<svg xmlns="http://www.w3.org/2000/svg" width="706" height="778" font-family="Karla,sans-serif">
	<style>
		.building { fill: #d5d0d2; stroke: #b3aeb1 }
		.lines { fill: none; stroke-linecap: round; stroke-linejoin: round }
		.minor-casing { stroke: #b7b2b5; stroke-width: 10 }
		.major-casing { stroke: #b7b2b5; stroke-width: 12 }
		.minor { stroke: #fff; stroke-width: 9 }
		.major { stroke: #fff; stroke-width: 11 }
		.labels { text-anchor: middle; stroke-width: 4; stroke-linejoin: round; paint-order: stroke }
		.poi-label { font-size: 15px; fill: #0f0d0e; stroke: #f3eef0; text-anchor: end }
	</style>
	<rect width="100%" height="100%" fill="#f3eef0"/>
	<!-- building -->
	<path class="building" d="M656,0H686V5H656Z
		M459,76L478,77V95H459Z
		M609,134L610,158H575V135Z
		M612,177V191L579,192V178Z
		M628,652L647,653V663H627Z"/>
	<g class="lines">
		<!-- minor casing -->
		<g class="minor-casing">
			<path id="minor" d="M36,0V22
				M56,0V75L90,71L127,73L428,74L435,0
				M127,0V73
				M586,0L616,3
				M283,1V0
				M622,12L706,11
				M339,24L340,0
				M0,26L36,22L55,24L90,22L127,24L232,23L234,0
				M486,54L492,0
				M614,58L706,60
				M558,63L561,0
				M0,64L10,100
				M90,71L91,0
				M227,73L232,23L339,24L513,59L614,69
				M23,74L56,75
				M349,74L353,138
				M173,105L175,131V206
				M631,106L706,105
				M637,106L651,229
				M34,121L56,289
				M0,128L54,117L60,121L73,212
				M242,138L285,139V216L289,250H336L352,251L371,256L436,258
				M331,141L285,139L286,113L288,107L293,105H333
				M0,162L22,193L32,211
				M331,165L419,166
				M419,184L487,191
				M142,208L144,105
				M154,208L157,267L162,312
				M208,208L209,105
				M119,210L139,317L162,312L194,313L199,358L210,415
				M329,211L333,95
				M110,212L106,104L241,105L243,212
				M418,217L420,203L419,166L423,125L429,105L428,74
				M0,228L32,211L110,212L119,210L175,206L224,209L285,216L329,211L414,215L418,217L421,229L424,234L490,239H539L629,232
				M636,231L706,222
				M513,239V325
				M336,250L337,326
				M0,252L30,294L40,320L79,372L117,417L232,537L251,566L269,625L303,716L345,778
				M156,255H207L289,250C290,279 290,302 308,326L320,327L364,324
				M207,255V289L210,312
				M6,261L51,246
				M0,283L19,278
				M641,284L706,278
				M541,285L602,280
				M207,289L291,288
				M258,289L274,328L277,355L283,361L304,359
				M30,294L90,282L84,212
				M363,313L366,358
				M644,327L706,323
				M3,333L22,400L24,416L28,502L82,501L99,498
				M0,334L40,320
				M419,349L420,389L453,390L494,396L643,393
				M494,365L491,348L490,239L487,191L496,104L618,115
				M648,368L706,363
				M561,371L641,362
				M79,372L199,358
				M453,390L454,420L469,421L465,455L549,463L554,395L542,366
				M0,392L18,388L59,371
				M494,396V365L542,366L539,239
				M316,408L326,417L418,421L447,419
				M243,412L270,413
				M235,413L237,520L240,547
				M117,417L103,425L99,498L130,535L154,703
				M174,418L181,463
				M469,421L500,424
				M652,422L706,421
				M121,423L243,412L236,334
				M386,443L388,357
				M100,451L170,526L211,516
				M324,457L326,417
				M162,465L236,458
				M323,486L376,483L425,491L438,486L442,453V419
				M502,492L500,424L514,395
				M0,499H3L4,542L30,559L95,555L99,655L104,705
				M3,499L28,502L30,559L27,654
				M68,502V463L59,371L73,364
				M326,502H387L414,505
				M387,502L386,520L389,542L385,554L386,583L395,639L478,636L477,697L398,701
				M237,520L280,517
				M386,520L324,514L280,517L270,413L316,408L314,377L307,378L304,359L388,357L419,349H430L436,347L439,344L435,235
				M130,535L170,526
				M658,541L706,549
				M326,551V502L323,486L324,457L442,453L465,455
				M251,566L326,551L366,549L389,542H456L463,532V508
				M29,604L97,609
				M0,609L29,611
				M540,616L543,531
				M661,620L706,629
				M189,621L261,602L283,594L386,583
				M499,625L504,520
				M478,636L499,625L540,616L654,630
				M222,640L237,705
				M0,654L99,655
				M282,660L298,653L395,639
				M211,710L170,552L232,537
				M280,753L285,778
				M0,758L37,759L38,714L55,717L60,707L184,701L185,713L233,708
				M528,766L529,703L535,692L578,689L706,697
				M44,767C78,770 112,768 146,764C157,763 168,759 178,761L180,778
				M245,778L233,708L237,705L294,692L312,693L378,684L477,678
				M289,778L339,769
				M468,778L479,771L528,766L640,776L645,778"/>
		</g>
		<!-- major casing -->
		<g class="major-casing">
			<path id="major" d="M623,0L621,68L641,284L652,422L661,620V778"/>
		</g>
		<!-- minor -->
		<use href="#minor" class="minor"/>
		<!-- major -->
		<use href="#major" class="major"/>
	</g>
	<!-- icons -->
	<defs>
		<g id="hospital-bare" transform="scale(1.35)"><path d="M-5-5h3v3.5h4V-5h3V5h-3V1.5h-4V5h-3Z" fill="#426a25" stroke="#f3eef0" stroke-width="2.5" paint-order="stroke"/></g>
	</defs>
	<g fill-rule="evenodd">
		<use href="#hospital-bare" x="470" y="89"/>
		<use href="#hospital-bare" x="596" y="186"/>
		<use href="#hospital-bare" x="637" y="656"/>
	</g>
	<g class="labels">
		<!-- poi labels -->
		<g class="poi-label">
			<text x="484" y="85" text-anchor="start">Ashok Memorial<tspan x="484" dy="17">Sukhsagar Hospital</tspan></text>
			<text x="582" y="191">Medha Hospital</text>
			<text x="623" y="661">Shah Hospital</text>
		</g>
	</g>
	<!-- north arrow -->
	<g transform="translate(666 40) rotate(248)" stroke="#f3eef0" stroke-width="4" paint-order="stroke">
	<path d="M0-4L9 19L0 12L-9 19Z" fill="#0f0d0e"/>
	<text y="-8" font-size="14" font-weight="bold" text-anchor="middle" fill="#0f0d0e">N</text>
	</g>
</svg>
——
## Problem requirements
Please return all of the records exactly as they appear.

## Output of the exercise
<svg xmlns="http://www.w3.org/2000/svg" width="706" height="778" font-family="Karla,sans-serif">
	<style>
		.building { fill: #d5d0d2; stroke: #b3aeb1 }
		.lines { fill: none; stroke-linecap: round; stroke-linejoin: round }
		.minor-casing { stroke: #b7b2b5; stroke-width: 10 }
		.major-casing { stroke: #b7b2b5; stroke-width: 12 }
		.minor { stroke: #fff; stroke-width: 9 }
		.major { stroke: #fff; stroke-width: 11 }
		.labels { text-anchor: middle; stroke-width: 4; stroke-linejoin: round; paint-order: stroke }
		.poi-label { font-size: 15px; fill: #0f0d0e; stroke: #f3eef0; text-anchor: end }
	</style>
	<rect width="100%" height="100%" fill="#f3eef0"/>
	<!-- building -->
	<path class="building" d="M656,0H686V5H656Z
		M459,76L478,77V95H459Z
		M609,134L610,158H575V135Z
		M612,177V191L579,192V178Z
		M628,652L647,653V663H627Z"/>
	<g class="lines">
		<!-- minor casing -->
		<g class="minor-casing">
			<path id="minor" d="M36,0V22
				M56,0V75L90,71L127,73L428,74L435,0
				M127,0V73
				M586,0L616,3
				M283,1V0
				M622,12L706,11
				M339,24L340,0
				M0,26L36,22L55,24L90,22L127,24L232,23L234,0
				M486,54L492,0
				M614,58L706,60
				M558,63L561,0
				M0,64L10,100
				M90,71L91,0
				M227,73L232,23L339,24L513,59L614,69
				M23,74L56,75
				M349,74L353,138
				M173,105L175,131V206
				M631,106L706,105
				M637,106L651,229
				M34,121L56,289
				M0,128L54,117L60,121L73,212
				M242,138L285,139V216L289,250H336L352,251L371,256L436,258
				M331,141L285,139L286,113L288,107L293,105H333
				M0,162L22,193L32,211
				M331,165L419,166
				M419,184L487,191
				M142,208L144,105
				M154,208L157,267L162,312
				M208,208L209,105
				M119,210L139,317L162,312L194,313L199,358L210,415
				M329,211L333,95
				M110,212L106,104L241,105L243,212
				M418,217L420,203L419,166L423,125L429,105L428,74
				M0,228L32,211L110,212L119,210L175,206L224,209L285,216L329,211L414,215L418,217L421,229L424,234L490,239H539L629,232
				M636,231L706,222
				M513,239V325
				M336,250L337,326
				M0,252L30,294L40,320L79,372L117,417L232,537L251,566L269,625L303,716L345,778
				M156,255H207L289,250C290,279 290,302 308,326L320,327L364,324
				M207,255V289L210,312
				M6,261L51,246
				M0,283L19,278
				M641,284L706,278
				M541,285L602,280
				M207,289L291,288
				M258,289L274,328L277,355L283,361L304,359
				M30,294L90,282L84,212
				M363,313L366,358
				M644,327L706,323
				M3,333L22,400L24,416L28,502L82,501L99,498
				M0,334L40,320
				M419,349L420,389L453,390L494,396L643,393
				M494,365L491,348L490,239L487,191L496,104L618,115
				M648,368L706,363
				M561,371L641,362
				M79,372L199,358
				M453,390L454,420L469,421L465,455L549,463L554,395L542,366
				M0,392L18,388L59,371
				M494,396V365L542,366L539,239
				M316,408L326,417L418,421L447,419
				M243,412L270,413
				M235,413L237,520L240,547
				M117,417L103,425L99,498L130,535L154,703
				M174,418L181,463
				M469,421L500,424
				M652,422L706,421
				M121,423L243,412L236,334
				M386,443L388,357
				M100,451L170,526L211,516
				M324,457L326,417
				M162,465L236,458
				M323,486L376,483L425,491L438,486L442,453V419
				M502,492L500,424L514,395
				M0,499H3L4,542L30,559L95,555L99,655L104,705
				M3,499L28,502L30,559L27,654
				M68,502V463L59,371L73,364
				M326,502H387L414,505
				M387,502L386,520L389,542L385,554L386,583L395,639L478,636L477,697L398,701
				M237,520L280,517
				M386,520L324,514L280,517L270,413L316,408L314,377L307,378L304,359L388,357L419,349H430L436,347L439,344L435,235
				M130,535L170,526
				M658,541L706,549
				M326,551V502L323,486L324,457L442,453L465,455
				M251,566L326,551L366,549L389,542H456L463,532V508
				M29,604L97,609
				M0,609L29,611
				M540,616L543,531
				M661,620L706,629
				M189,621L261,602L283,594L386,583
				M499,625L504,520
				M478,636L499,625L540,616L654,630
				M222,640L237,705
				M0,654L99,655
				M282,660L298,653L395,639
				M211,710L170,552L232,537
				M280,753L285,778
				M0,758L37,759L38,714L55,717L60,707L184,701L185,713L233,708
				M528,766L529,703L535,692L578,689L706,697
				M44,767C78,770 112,768 146,764C157,763 168,759 178,761L180,778
				M245,778L233,708L237,705L294,692L312,693L378,684L477,678
				M289,778L339,769
				M468,778L479,771L528,766L640,776L645,778"/>
		</g>
		<!-- major casing -->
		<g class="major-casing">
			<path id="major" d="M623,0L621,68L641,284L652,422L661,620V778"/>
		</g>
		<!-- minor -->
		<use href="#minor" class="minor"/>
		<!-- major -->
		<use href="#major" class="major"/>
	</g>
	<!-- icons -->
	<defs>
		<g id="hospital-bare" transform="scale(1.35)"><path d="M-5-5h3v3.5h4V-5h3V5h-3V1.5h-4V5h-3Z" fill="#426a25" stroke="#f3eef0" stroke-width="2.5" paint-order="stroke"/></g>
	</defs>
	<g fill-rule="evenodd">
		<use href="#hospital-bare" x="470" y="89"/>
		<use href="#hospital-bare" x="596" y="186"/>
		<use href="#hospital-bare" x="637" y="656"/>
	</g>
	<g class="labels">
		<!-- poi labels -->
		<g class="poi-label">
			<text x="484" y="85" text-anchor="start">Ashok Memorial<tspan x="484" dy="17">Sukhsagar Hospital</tspan></text>
			<text x="582" y="191">Medha Hospital</text>
			<text x="623" y="661">Shah Hospital</text>
		</g>
	</g>
	<!-- north arrow -->
	<g transform="translate(666 40) rotate(248)" stroke="#f3eef0" stroke-width="4" paint-order="stroke">
	<path d="M0-4L9 19L0 12L-9 19Z" fill="#0f0d0e"/>
	<text y="-8" font-size="14" font-weight="bold" text-anchor="middle" fill="#0f0d0e">N</text>
	</g>
</svg>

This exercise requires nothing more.